1827
22 января 2012 г. в 13:48
Афины и Фессалия за ним. Триполис, хоть и с большими потерями — тоже. Греция шел за Францией, Англией и Россией и пытался унять дрожь.
Эта лихорадка началась неожиданно. Сначала он просто развлекался: Филики Этерия[7], мечта о независимости, воспоминания о прошлом величии матери. А потом началась революция. Он сменил уже ставший не по размеру рабский костюм на мундир, мысли оформились в Идею, обычная замкнутость куда-то исчезла. С османом он давно уже не виделся: у того и без греческих смут было много проблем. И внезапно у Геракла появились сочувствующие союзники. Он так привык не обращать внимания на остальной мир, до сих пор молчавший и не желавший обратить внимание на незавидную участь такой мелкой страны как Греция, что вмешательство России, а потом Англии и Франции стало большой, но приятной неожиданностью.
Опять эта комната. Греция на секунду задумался, почему все всегда происходит именно в ней, но Россия решительно открыл дверь, и они вошли внутрь. Осман стоял у окна почти в той же позе, в какой его обычно дожидался Греция во время их странных встреч наедине.
— Ты ведь понимаешь, что они помогают тебе не из добрых побуждений?
Греция вздрогнул.
— Тебя используют как повод, чтобы ослабить меня, — продолжил турок, по-прежнему глядя в окно. — Когда ты станешь не нужен, тебя выкинут, как старую тряпку. И ты опять останешься один. Если ты этого не понимаешь, — он обернулся и в упор посмотрел на Геракла, — то будешь раздавлен.
— Оттоманская Империя, твой флот разбит. Мы приняли решение — Греция станет независимым государством, — заговорил Англия, выступая вперед.
На губах турка заиграла хищная усмешка. С некоторых пор он тоже сменил традиционное облачение турецких вельмож и янычар на более современный европейский костюм, и черная ткань уже не скрывала его лица. Но белая, похожая на череп маска так никуда и не делась.
— Независимым? — осман издевательски расхохотался. — Понравится ли ему такая независимость... Но он уже сделал выбор, так ведь, Греция?
Во рту пересохло. Мысли проносились в голове с умопомрачительной скоростью, и Геракл почувствовал, что душевное равновесие и ясность сознания начали его покидать. Его переполняла... ненависть? Разбираться, кого и что он ненавидел, уже не было сил. Ненависти нужен объект, и объект этот быстро нашелся. Вот он стоит, прямо перед ним, рядом с той самой тахтой, на которой лежит та самая подушечка, руки — те самые руки! — вызывающе сложены на груди. Несколько шагов, короткий замах, удар, — и белая маска падает с лица османа. Он медленно поворачивается, кошачьи глаза серьезно смотрят на Геракла, затянутая в перчатку рука проводит по скуле, стирает с губы кровь.
— Да, я сделал выбор.
— Не сломалась ли ива?.. — удара не было, но Геракл побледнел и отшатнулся. Что-то было не так, неправильно. Все должно было быть иначе.
— Оставь его в покое, осман, — тихий голос России раздался совсем рядом, на плечо опустилась тяжелая рука, мягко, но настойчиво увлекая его назад. — Оставь его и убирайся восвояси. Эта страна тебе больше не принадлежит.
— Но город тот останется за мной.
— Садык, не будь глупцом, — Россия улыбнулся. — Не стоит спорить со мной. Константинополь вернется...
— Нет, — Греция с удивлением слушал свои слова. — Это больше не мой город. Не мой дом. Я не смогу здесь оставаться. Столица Древней Греции станет моим новым домом.
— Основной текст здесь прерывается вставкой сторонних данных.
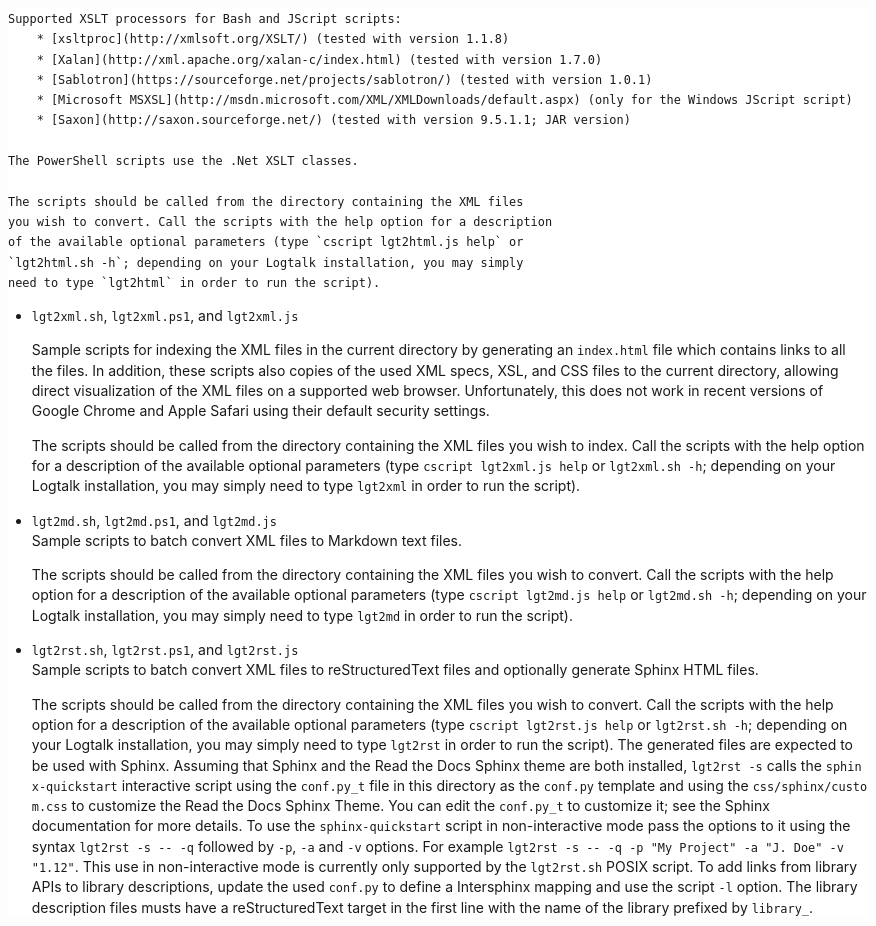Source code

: 	Supported XSLT processors for Bash and JScript scripts:  
		* [xsltproc](http://xmlsoft.org/XSLT/) (tested with version 1.1.8)  
		* [Xalan](http://xml.apache.org/xalan-c/index.html) (tested with version 1.7.0)  
		* [Sablotron](https://sourceforge.net/projects/sablotron/) (tested with version 1.0.1)  
		* [Microsoft MSXSL](http://msdn.microsoft.com/XML/XMLDownloads/default.aspx) (only for the Windows JScript script)
		* [Saxon](http://saxon.sourceforge.net/) (tested with version 9.5.1.1; JAR version)  

	The PowerShell scripts use the .Net XSLT classes.

	The scripts should be called from the directory containing the XML files
	you wish to convert. Call the scripts with the help option for a description
	of the available optional parameters (type `cscript lgt2html.js help` or
	`lgt2html.sh -h`; depending on your Logtalk installation, you may simply
	need to type `lgt2html` in order to run the script).

- `lgt2xml.sh`, `lgt2xml.ps1`, and `lgt2xml.js`  

	Sample scripts for indexing the XML files in the current directory by
	generating an `index.html` file which contains links to all the files.
	In addition, these scripts also copies of the used XML specs, XSL, and
	CSS files to the current directory, allowing direct visualization of
	the XML files on a supported web browser. Unfortunately, this does not
	work in recent versions of Google Chrome and Apple Safari using their
	default security settings.

	The scripts should be called from the directory containing the XML files
	you wish to index. Call the scripts with the help option for a description
	of the available optional parameters (type `cscript lgt2xml.js help` or
	`lgt2xml.sh -h`; depending on your Logtalk installation, you may simply
	need to type `lgt2xml` in order to run the script).

- `lgt2md.sh`, `lgt2md.ps1`, and `lgt2md.js`  
	Sample scripts to batch convert XML files to Markdown text files.

	The scripts should be called from the directory containing the XML files
	you wish to convert. Call the scripts with the help option for a description
	of the available optional parameters (type `cscript lgt2md.js help` or
	`lgt2md.sh -h`; depending on your Logtalk installation, you may simply
	need to type `lgt2md` in order to run the script).

- `lgt2rst.sh`, `lgt2rst.ps1`, and `lgt2rst.js`  
	Sample scripts to batch convert XML files to reStructuredText files and
	optionally generate Sphinx HTML files.

	The scripts should be called from the directory containing the XML files
	you wish to convert. Call the scripts with the help option for a description
	of the available optional parameters (type `cscript lgt2rst.js help` or
	`lgt2rst.sh -h`; depending on your Logtalk installation, you may simply
	need to type `lgt2rst` in order to run the script). The generated files
	are expected to be used with Sphinx. Assuming that Sphinx and the 
	Read the Docs Sphinx theme are both installed, `lgt2rst -s` calls the
	`sphinx-quickstart` interactive script using the `conf.py_t` file in this
	directory as the `conf.py` template and using the `css/sphinx/custom.css`
	to customize the Read the Docs Sphinx Theme. You can edit the `conf.py_t` to
	customize it; see the Sphinx documentation for more details. To use the
	`sphinx-quickstart` script in non-interactive mode pass the options to
	it using the syntax `lgt2rst -s -- -q` followed by `-p`, `-a` and `-v`
	options. For example `lgt2rst -s -- -q -p "My Project" -a "J. Doe" -v "1.12"`.
	This use in non-interactive mode is currently only supported by the
	`lgt2rst.sh` POSIX script. To add links from library APIs to library
	descriptions, update the used `conf.py` to define a Intersphinx mapping
	and use the script `-l` option. The library description files musts have
	a reStructuredText target in the first line with the name of the library
	prefixed by `library_`.
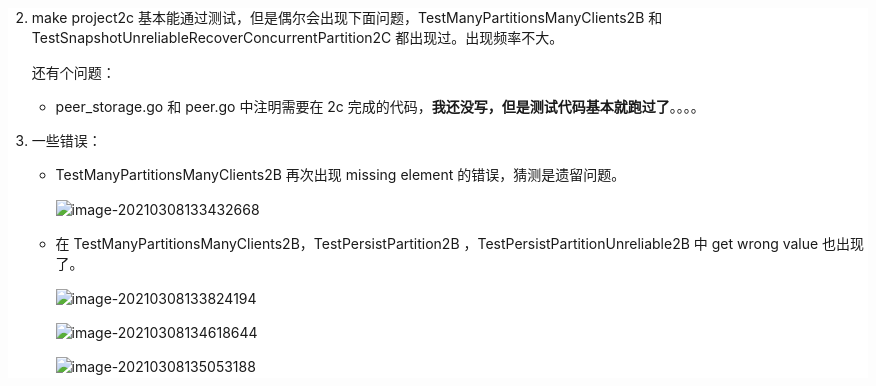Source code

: 2. make project2c 基本能通过测试，但是偶尔会出现下面问题，TestManyPartitionsManyClients2B 和 TestSnapshotUnreliableRecoverConcurrentPartition2C 都出现过。出现频率不大。

   还有个问题：

   - peer_storage.go 和 peer.go 中注明需要在 2c 完成的代码，**我还没写，但是测试代码基本就跑过了**。。。。

3. 一些错误：

   - TestManyPartitionsManyClients2B 再次出现 missing element 的错误，猜测是遗留问题。

     ![image-20210308133432668](\记录8.png)

   - 在 TestManyPartitionsManyClients2B，TestPersistPartition2B ，TestPersistPartitionUnreliable2B   中 get wrong value 也出现了。

     ![image-20210308133824194](\记录9.png)

     ![image-20210308134618644](\记录10.png)

     ![image-20210308135053188](\记录11.png)

     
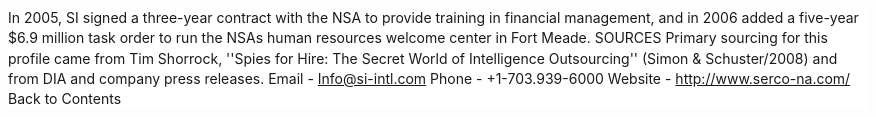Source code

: In 2005, SI signed a three-year contract with the NSA to provide training in financial management, and in 2006 added a five-year $6.9 million task order to run the NSAs human resources welcome center in Fort Meade.
SOURCES Primary sourcing for this profile came from Tim Shorrock, ''Spies for Hire: The Secret World of Intelligence Outsourcing'' (Simon & Schuster/2008) and from DIA and company press releases.
Email - Info@si-intl.com Phone - +1-703.939-6000 Website - http://www.serco-na.com/
Back to Contents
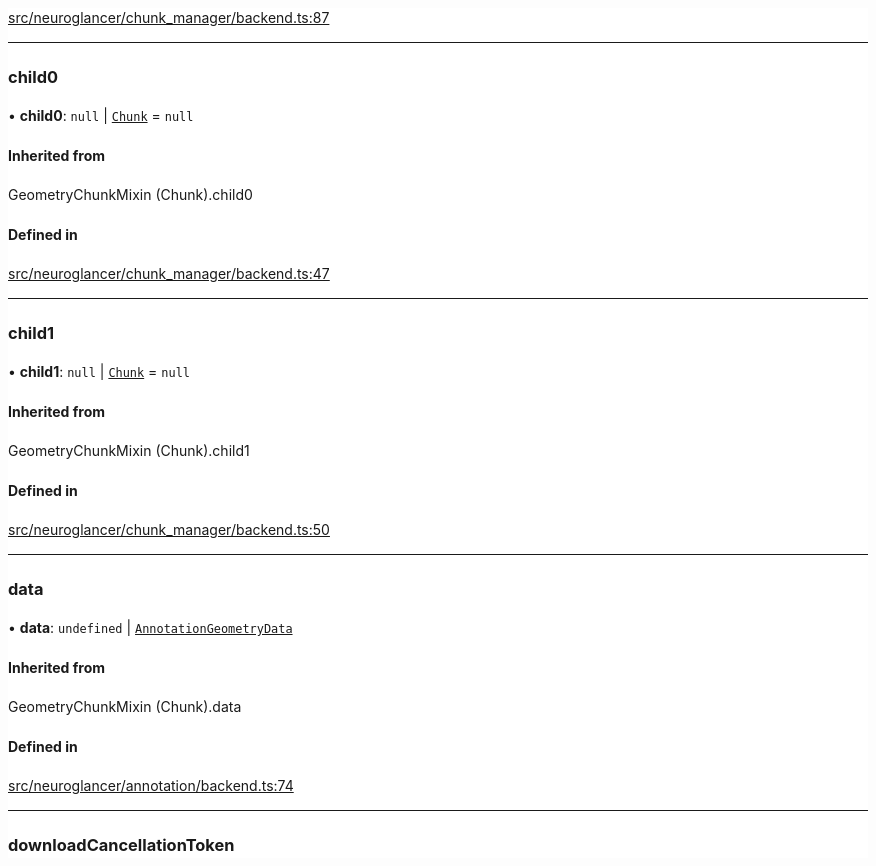 [src/neuroglancer/chunk_manager/backend.ts:87](https://github.com/ActiveBrainAtlas2/neuroglancer/blob/034b457d/src/neuroglancer/chunk_manager/backend.ts#L87)

___

### child0

• **child0**: ``null`` \| [`Chunk`](neuroglancer_chunk_manager_backend.Chunk.md) = `null`

#### Inherited from

GeometryChunkMixin
(Chunk).child0

#### Defined in

[src/neuroglancer/chunk_manager/backend.ts:47](https://github.com/ActiveBrainAtlas2/neuroglancer/blob/034b457d/src/neuroglancer/chunk_manager/backend.ts#L47)

___

### child1

• **child1**: ``null`` \| [`Chunk`](neuroglancer_chunk_manager_backend.Chunk.md) = `null`

#### Inherited from

GeometryChunkMixin
(Chunk).child1

#### Defined in

[src/neuroglancer/chunk_manager/backend.ts:50](https://github.com/ActiveBrainAtlas2/neuroglancer/blob/034b457d/src/neuroglancer/chunk_manager/backend.ts#L50)

___

### data

• **data**: `undefined` \| [`AnnotationGeometryData`](neuroglancer_annotation_backend.AnnotationGeometryData.md)

#### Inherited from

GeometryChunkMixin
(Chunk).data

#### Defined in

[src/neuroglancer/annotation/backend.ts:74](https://github.com/ActiveBrainAtlas2/neuroglancer/blob/034b457d/src/neuroglancer/annotation/backend.ts#L74)

___

### downloadCancellationToken
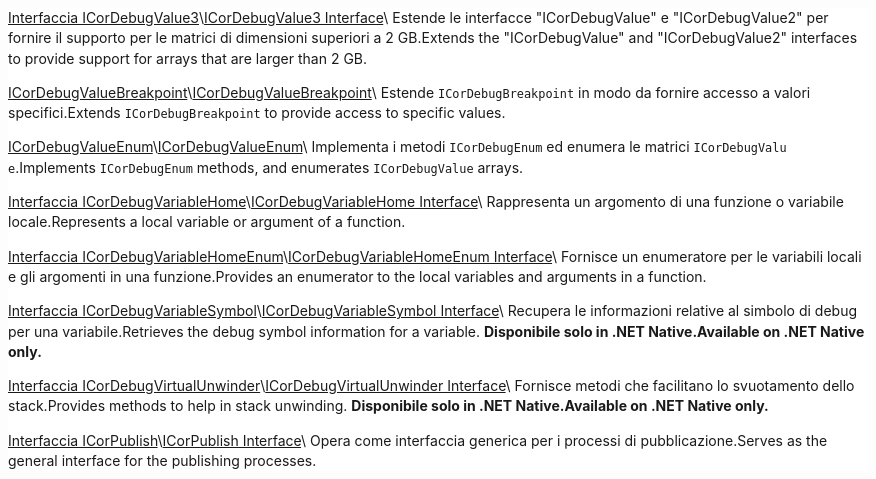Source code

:  <span data-ttu-id="cd0ec-385">[Interfaccia ICorDebugValue3](icordebugvalue3-interface.md)\\</span><span class="sxs-lookup"><span data-stu-id="cd0ec-385">[ICorDebugValue3 Interface](icordebugvalue3-interface.md)\\</span></span>
 <span data-ttu-id="cd0ec-386">Estende le interfacce "ICorDebugValue" e "ICorDebugValue2" per fornire il supporto per le matrici di dimensioni superiori a 2 GB.</span><span class="sxs-lookup"><span data-stu-id="cd0ec-386">Extends the "ICorDebugValue" and "ICorDebugValue2" interfaces to provide support for arrays that are larger than 2 GB.</span></span>  
  
 <span data-ttu-id="cd0ec-387">[ICorDebugValueBreakpoint](icordebugvaluebreakpoint-interface.md)\\</span><span class="sxs-lookup"><span data-stu-id="cd0ec-387">[ICorDebugValueBreakpoint](icordebugvaluebreakpoint-interface.md)\\</span></span>
 <span data-ttu-id="cd0ec-388">Estende `ICorDebugBreakpoint` in modo da fornire accesso a valori specifici.</span><span class="sxs-lookup"><span data-stu-id="cd0ec-388">Extends `ICorDebugBreakpoint` to provide access to specific values.</span></span>  
  
 <span data-ttu-id="cd0ec-389">[ICorDebugValueEnum](icordebugvalueenum-interface.md)\\</span><span class="sxs-lookup"><span data-stu-id="cd0ec-389">[ICorDebugValueEnum](icordebugvalueenum-interface.md)\\</span></span>
 <span data-ttu-id="cd0ec-390">Implementa i metodi `ICorDebugEnum` ed enumera le matrici `ICorDebugValue`.</span><span class="sxs-lookup"><span data-stu-id="cd0ec-390">Implements `ICorDebugEnum` methods, and enumerates `ICorDebugValue` arrays.</span></span>  
  
 <span data-ttu-id="cd0ec-391">[Interfaccia ICorDebugVariableHome](icordebugvariablehome-interface.md)\\</span><span class="sxs-lookup"><span data-stu-id="cd0ec-391">[ICorDebugVariableHome Interface](icordebugvariablehome-interface.md)\\</span></span>
 <span data-ttu-id="cd0ec-392">Rappresenta un argomento di una funzione o variabile locale.</span><span class="sxs-lookup"><span data-stu-id="cd0ec-392">Represents a local variable or argument of a function.</span></span>  
  
 <span data-ttu-id="cd0ec-393">[Interfaccia ICorDebugVariableHomeEnum](icordebugvariablehomeenum-interface.md)\\</span><span class="sxs-lookup"><span data-stu-id="cd0ec-393">[ICorDebugVariableHomeEnum Interface](icordebugvariablehomeenum-interface.md)\\</span></span>
 <span data-ttu-id="cd0ec-394">Fornisce un enumeratore per le variabili locali e gli argomenti in una funzione.</span><span class="sxs-lookup"><span data-stu-id="cd0ec-394">Provides an enumerator to the local variables and arguments in a function.</span></span>  
  
 <span data-ttu-id="cd0ec-395">[Interfaccia ICorDebugVariableSymbol](icordebugvariablesymbol-interface.md)\\</span><span class="sxs-lookup"><span data-stu-id="cd0ec-395">[ICorDebugVariableSymbol Interface](icordebugvariablesymbol-interface.md)\\</span></span>
 <span data-ttu-id="cd0ec-396">Recupera le informazioni relative al simbolo di debug per una variabile.</span><span class="sxs-lookup"><span data-stu-id="cd0ec-396">Retrieves the debug symbol information for a variable.</span></span> <span data-ttu-id="cd0ec-397">**Disponibile solo in .NET Native.**</span><span class="sxs-lookup"><span data-stu-id="cd0ec-397">**Available on .NET Native only.**</span></span>  
  
 <span data-ttu-id="cd0ec-398">[Interfaccia ICorDebugVirtualUnwinder](icordebugvirtualunwinder-interface.md)\\</span><span class="sxs-lookup"><span data-stu-id="cd0ec-398">[ICorDebugVirtualUnwinder Interface](icordebugvirtualunwinder-interface.md)\\</span></span>
 <span data-ttu-id="cd0ec-399">Fornisce metodi che facilitano lo svuotamento dello stack.</span><span class="sxs-lookup"><span data-stu-id="cd0ec-399">Provides methods to help in stack unwinding.</span></span> <span data-ttu-id="cd0ec-400">**Disponibile solo in .NET Native.**</span><span class="sxs-lookup"><span data-stu-id="cd0ec-400">**Available on .NET Native only.**</span></span>  
  
 <span data-ttu-id="cd0ec-401">[Interfaccia ICorPublish](icorpublish-interface.md)\\</span><span class="sxs-lookup"><span data-stu-id="cd0ec-401">[ICorPublish Interface](icorpublish-interface.md)\\</span></span>
 <span data-ttu-id="cd0ec-402">Opera come interfaccia generica per i processi di pubblicazione.</span><span class="sxs-lookup"><span data-stu-id="cd0ec-402">Serves as the general interface for the publishing processes.</span></span>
И вышел. У него было много дел. Жгучая боль в груди может и подождать. Переворачивающиеся в животе угли сейчас не важны, как не важны и слезы, стоящие в глазах. Он же ни разу не плакал с тех самых пор, как османские сапоги впервые прошли по мостовым этого города. А теперь он уходит сам, почему-то оставляя его... Кого? Город. Точно, только город. Никого больше. Когда-нибудь он вернется сюда. Он не знает, как это произойдет и кем он вернется. Но не рабом.
_______________________________________________________________
[7] Филики этерия — (греч.Φιλική Εταιρεία — Дружеское общество) возникло в Одессе в 1814 году среди греческих торговцев. Они пропагандировали идею революции и систематически готовились к восстанию.